5. The Data Assimilation Cycle

Simple interpolation of existing observations to data voids is not necessarily consistent with the overall fluid flow. B. Gilchrist and G. Cressman recognized that although some regions lacked observations, information could be provided by the previous forecast for the purposes of initialization. This furthered the objective analysis procedure and gave rise to the notion of the data assimilation cycle incorporating a background field. These ideas were developed further by P. Bergthorsson and B. Doos (1955) and P. Thompson (1961).

By the early 1960s, the major national weather centres of the world were using these numerical weather prediction ideas - with the data assimilation cycle - on an operational basis to guide forecasters.

6. Optimal Interpolation

The `interpolation' procedures used to form initial conditions were formalized in the 1970s to account properly for both model and observation errors. The use of observations with models, combined in a statistical sense via the method of least squares, was intended to give a `best-fit'. This was named "optimal interpolation". Given the set of approximations needed to make the method practical meant that the results of optimal interpolation were far from optimal. One major limitation was the computer power available which meant that a truly global analysis was not possible, and the assimilation of data into separate domains was used instead.
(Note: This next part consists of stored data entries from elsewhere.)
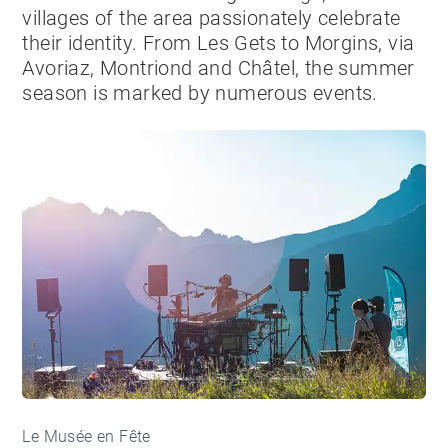
villages of the area passionately celebrate
their identity. From Les Gets to Morgins, via
Avoriaz, Montriond and Châtel, the summer
season is marked by numerous events.
Le Musée en Fête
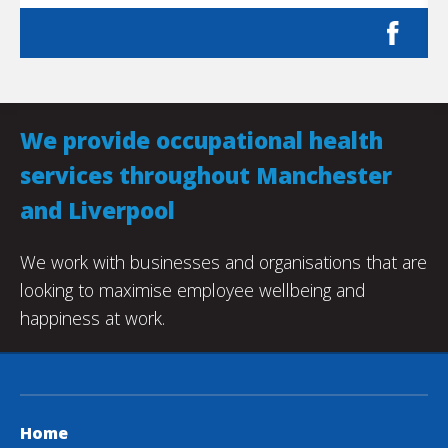
We provide occupational health
services throughout Manchester
and Liverpool
We work with businesses and organisations that are
looking to maximise employee wellbeing and
happiness at work.
Home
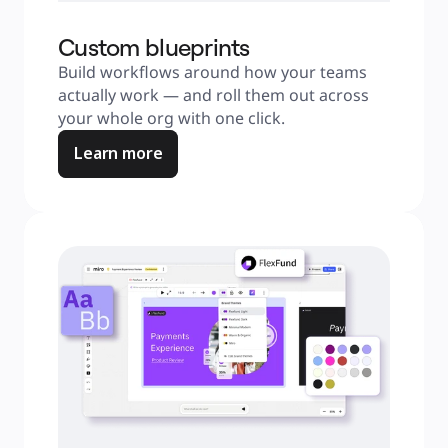
Custom blueprints
Build workflows around how your teams 
actually work — and roll them out across 
your whole org with one click.
Learn more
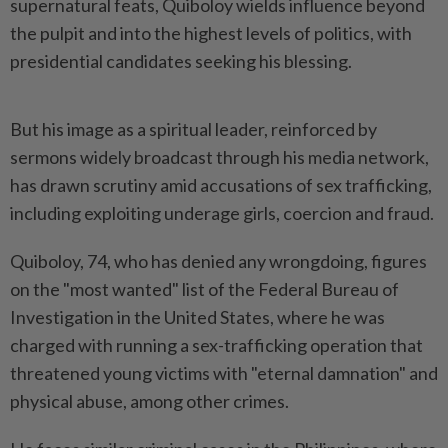
supernatural feats, Quiboloy wields influence beyond
the pulpit and into the highest levels of politics, with
presidential candidates seeking his blessing.
But his image as a spiritual leader, reinforced by
sermons widely broadcast through his media network,
has drawn scrutiny amid accusations of sex trafficking,
including exploiting underage girls, coercion and fraud.
Quiboloy, 74, who has denied any wrongdoing, figures
on the "most wanted" list of the Federal Bureau of
Investigation in the United States, where he was
charged with running a sex-trafficking operation that
threatened young victims with "eternal damnation" and
physical abuse, among other crimes.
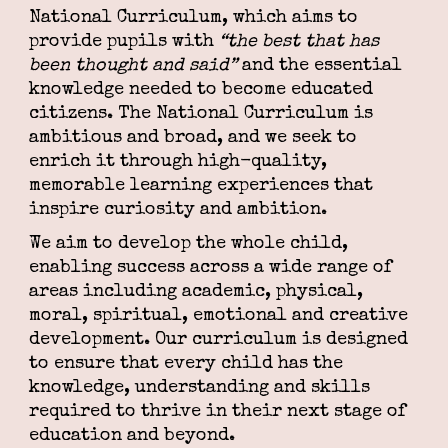
National Curriculum, which aims to
provide pupils with
“the best that has
been thought and said”
and the essential
knowledge needed to become educated
citizens. The National Curriculum is
ambitious and broad, and we seek to
enrich it through high-quality,
memorable learning experiences that
inspire curiosity and ambition.
We aim to develop the whole child,
enabling success across a wide range of
areas including academic, physical,
moral, spiritual, emotional and creative
development. Our curriculum is designed
to ensure that every child has the
knowledge, understanding and skills
required to thrive in their next stage of
education and beyond.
7. Variational Data Assimilation

A new approach to producing the best fit, which was coming on line operationally in the mid 1990s was variational data assimilation ("Var."). The method itself - which finds the best fit by again minimizing the square of the deviation between the analysis and the back- ground/observations in an iterative fashion (using a descent algorithm) - was actually conceived in the 1970s. The Var. procedure allows observations to be assimilated which are not necessarily model variables. This advantage means that radiances, as measured by the many `Earth observation' satellites, could be exploited to their full. The advances in computational power available by the 1990s meant that a truly global analysis could be made. The `Holy Grail' of data assimilation is the so-called 4d-Var. in which observations are digested in the model at their proper time. A `cut-down' version, 3d-Var., is often used instead, which requires somewhat less computer power, but does not resolve the true observation times. All measurements made inside a time window (normally 6 hours) are taken as simultaneous.

Pioneers of the Var. idea were P. Morel, G. Marchuk, O. Talagrand and P. Coutier.

8. The Future

Data Assimilation remains a rich and constantly evolving area for development with many centres around the world trying to use and refine the method. With the availability of increasing amounts of good quality measurements, particularly from satellites, data assimilation has proved to be the best way of using these data for better weather forecasts and for research data sets to help scientists understand our environment.

There is always scope for improvements to the methodologies and algorithms. While researchers are now aware of the `correct' approach to data assimilation, the computational cost is still usually prohibitive. While computational power is increasing, there is always a need for more accurate, efficient and imaginative solutions.